作業の要件
1. ジョギングの文章の「No.139 2001.9.7」から「になりながら歩いていました。」までを、「神田川」を「隅田川」に置き換えたうえで、全部書き直すこと。
2. ジョギングの文章の最後の一文に続けて、その先を書き継ぐこと。

No.139 2001.9.7
だいぶ涼しくなってきたので、今日は距離を稼ごうと、夕刻早めのジョギングに出発しました。
神田川沿いのいつものコース、一周1マイルのコースを周回します。
ランニングウェアも、まだこれだけ明るいとちょっと目立ちすぎて少し恥ずかしい感じです。
最初にその男性を見かけたのは、そのまだ明るい日差しのせい・・・
リハビリ中かと思われるおじいちゃんが、杖を頼りに一歩一歩よろけそうになりながら歩いていました。
コチサはジョギングのスピードを少しだけ緩め、おじいちゃんを驚かせないように追い越していきました。
体の右側の自由が利かないようで、左手に杖を持って、ゆっくり、本当にゆっくり歩いていました。

データの内容
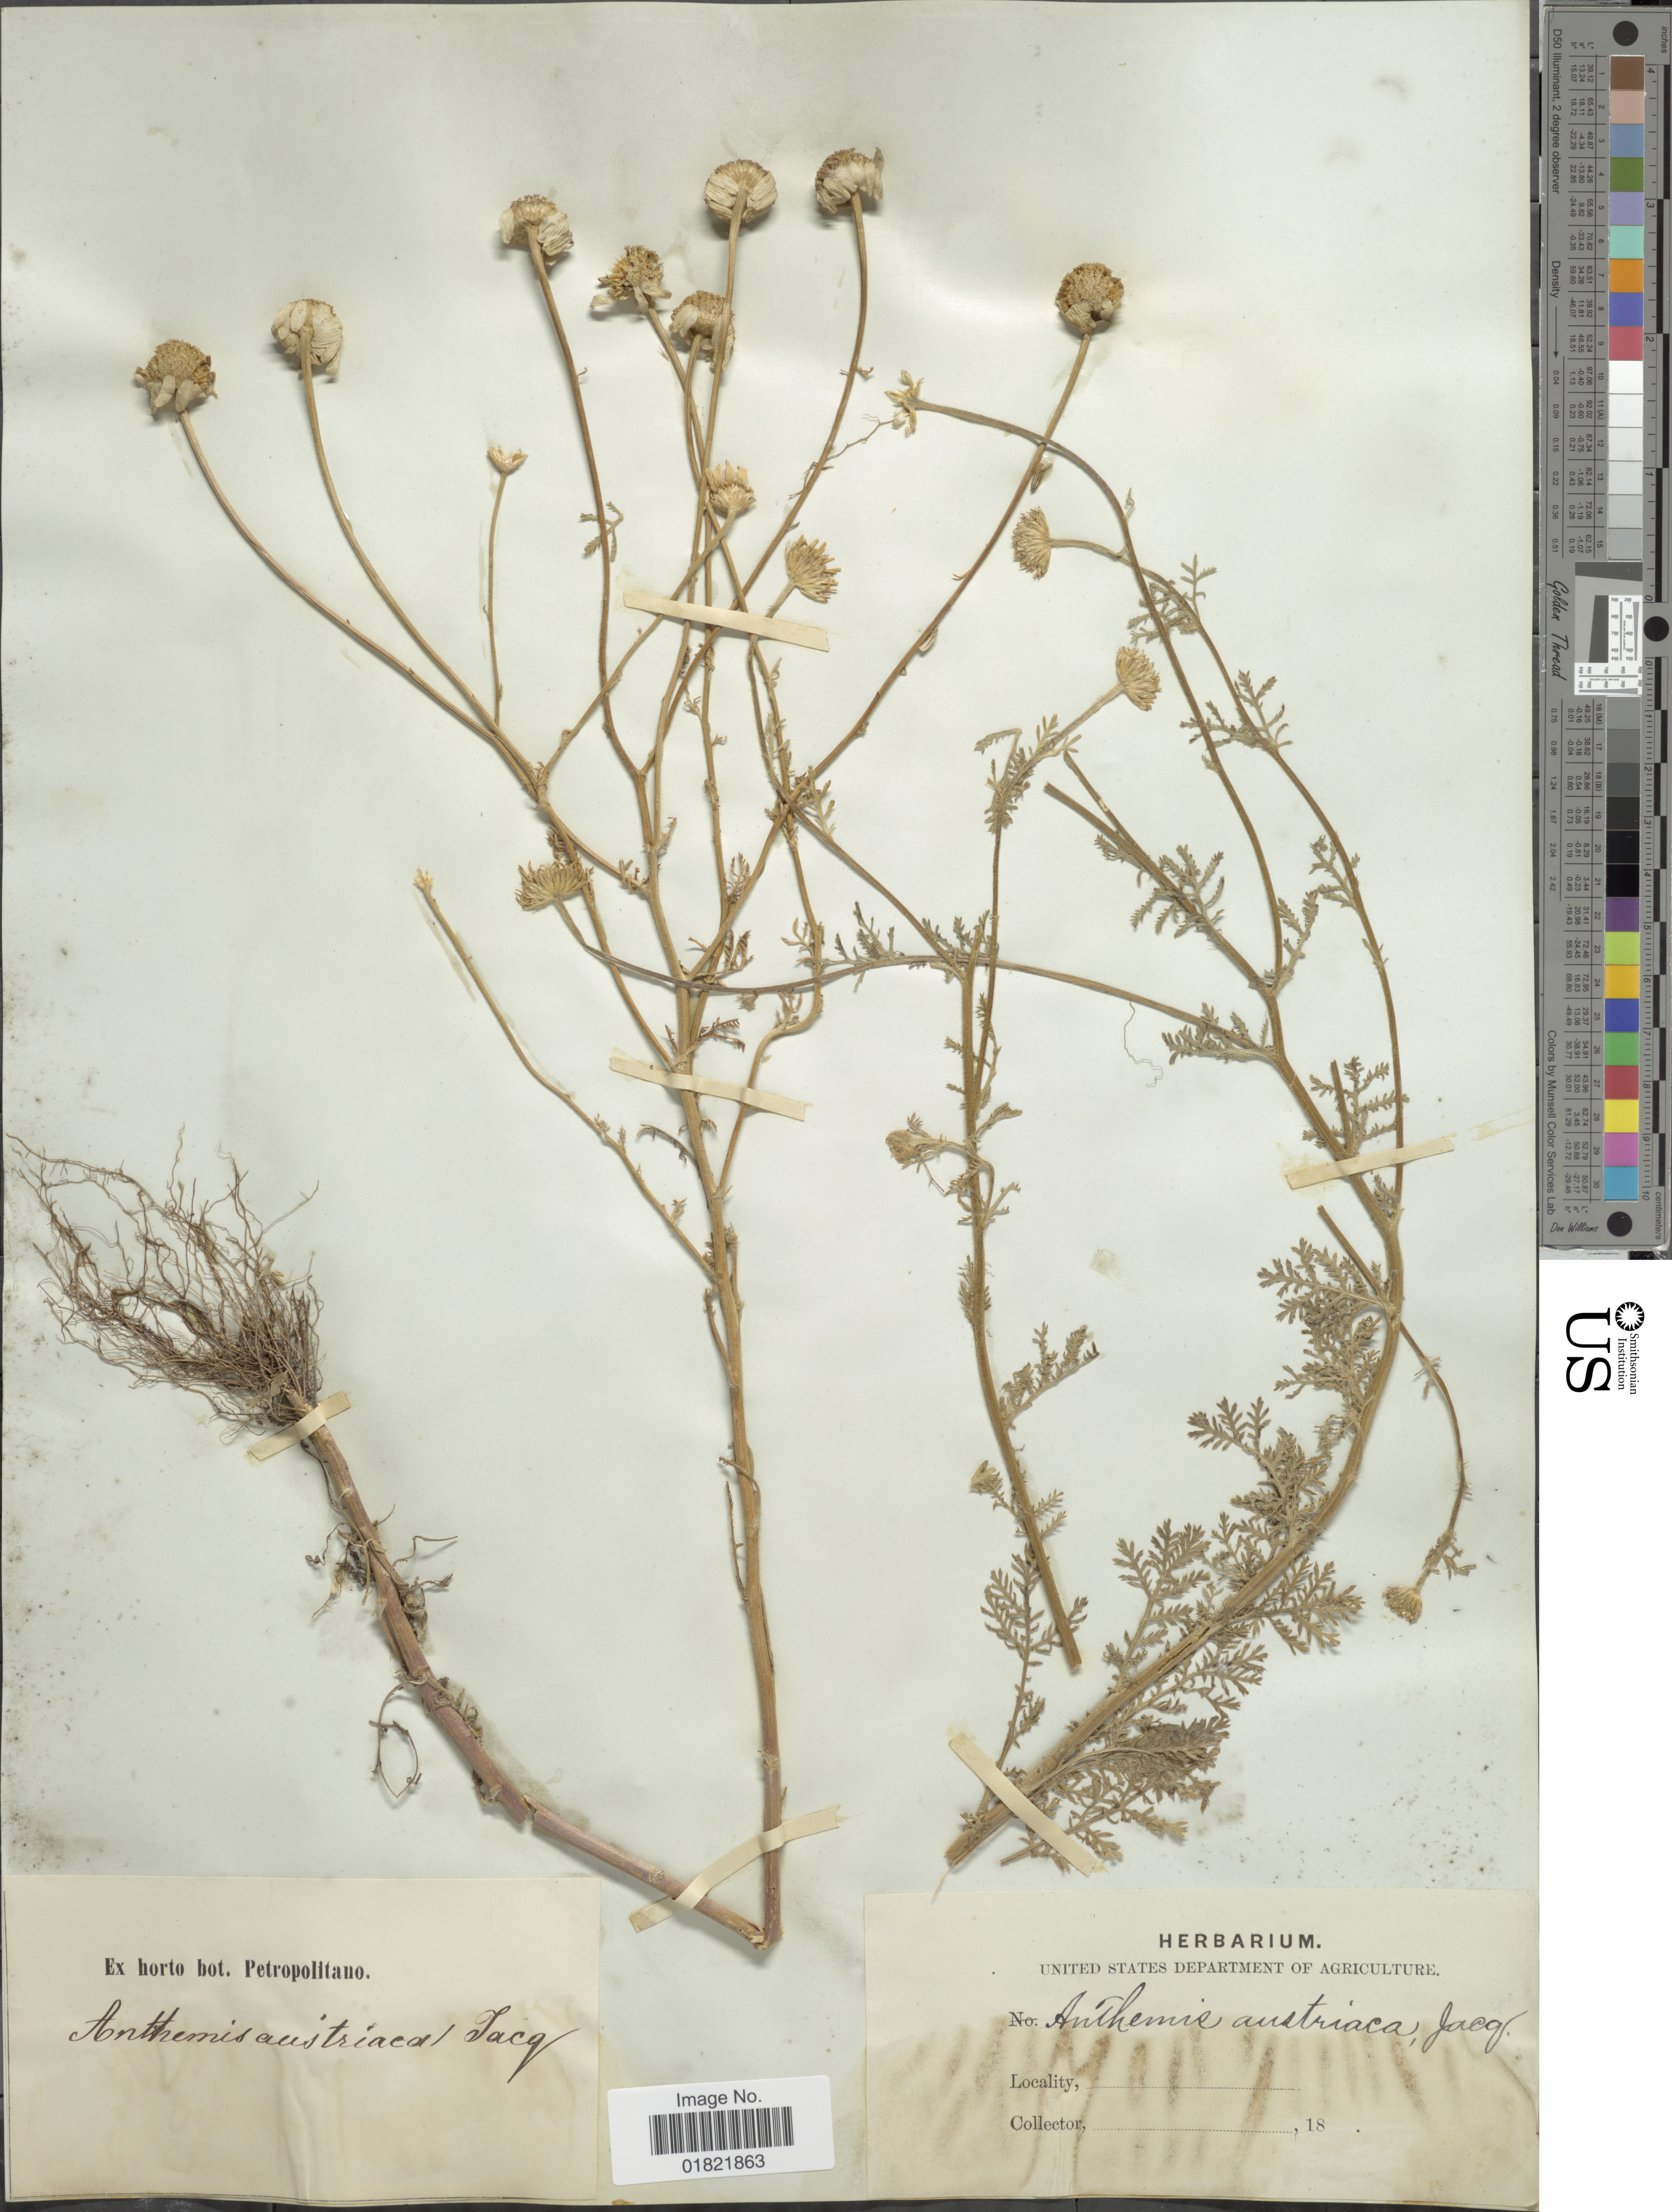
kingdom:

--

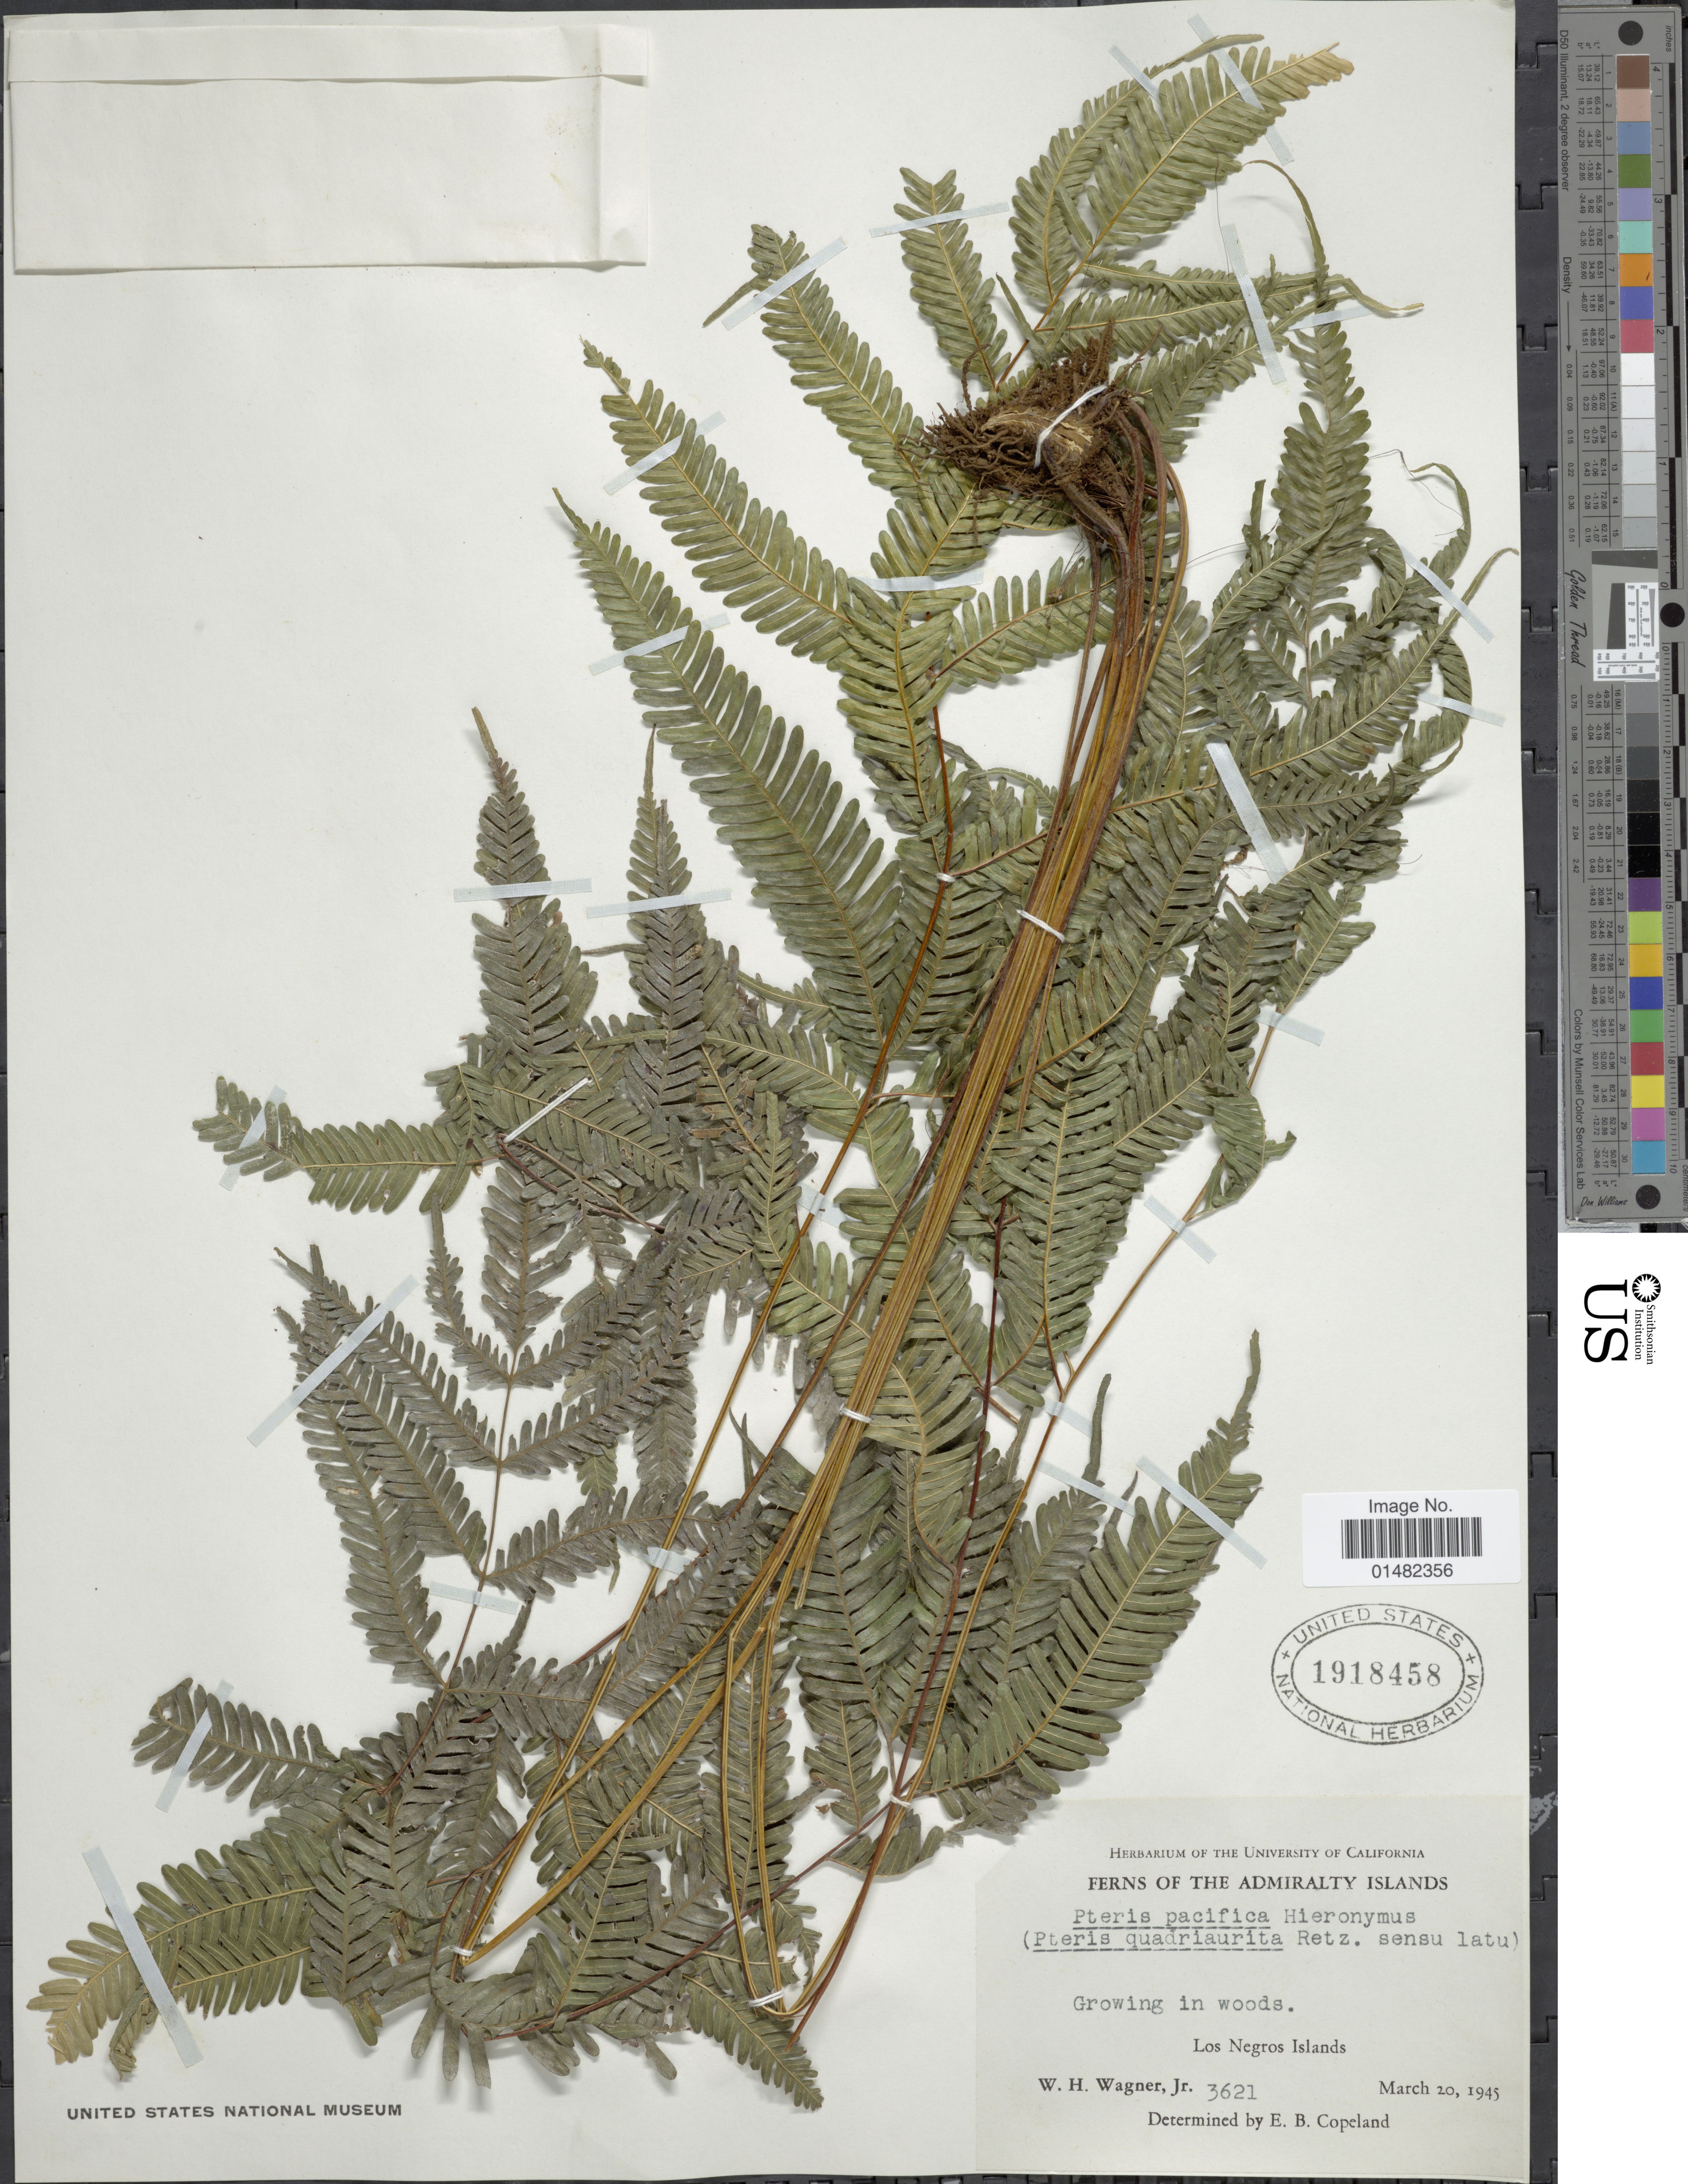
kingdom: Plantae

回答
1.
No.139 2001.9.7
だいぶ涼しくなってきたので、今日は距離を稼ごうと、夕刻早めのジョギングに出発しました。
隅田川沿いのいつものコース、一周1マイルのコースを周回します。
ランニングウェアも、まだこれだけ明るいとちょっと目立ちすぎて少し恥ずかしい感じです。
最初にその男性を見かけたのは、そのまだ明るい日差しのせい・・・
リハビリ中かと思われるおじいちゃんが、杖を頼りに一歩一歩よろけそうになりながら歩いていました。

2.
2週目
そのおじいちゃんは、先ほどからほとんど進んでいるようには見えませんでした。
やはり同じように、ゆっくりゆっくり・・・
歩いているというよりは動いているという感じで移動していました。
今度もコチサは、少しだけスピードを緩め、さっきよりは少しだけおじいちゃんのそば側を追い越していきました。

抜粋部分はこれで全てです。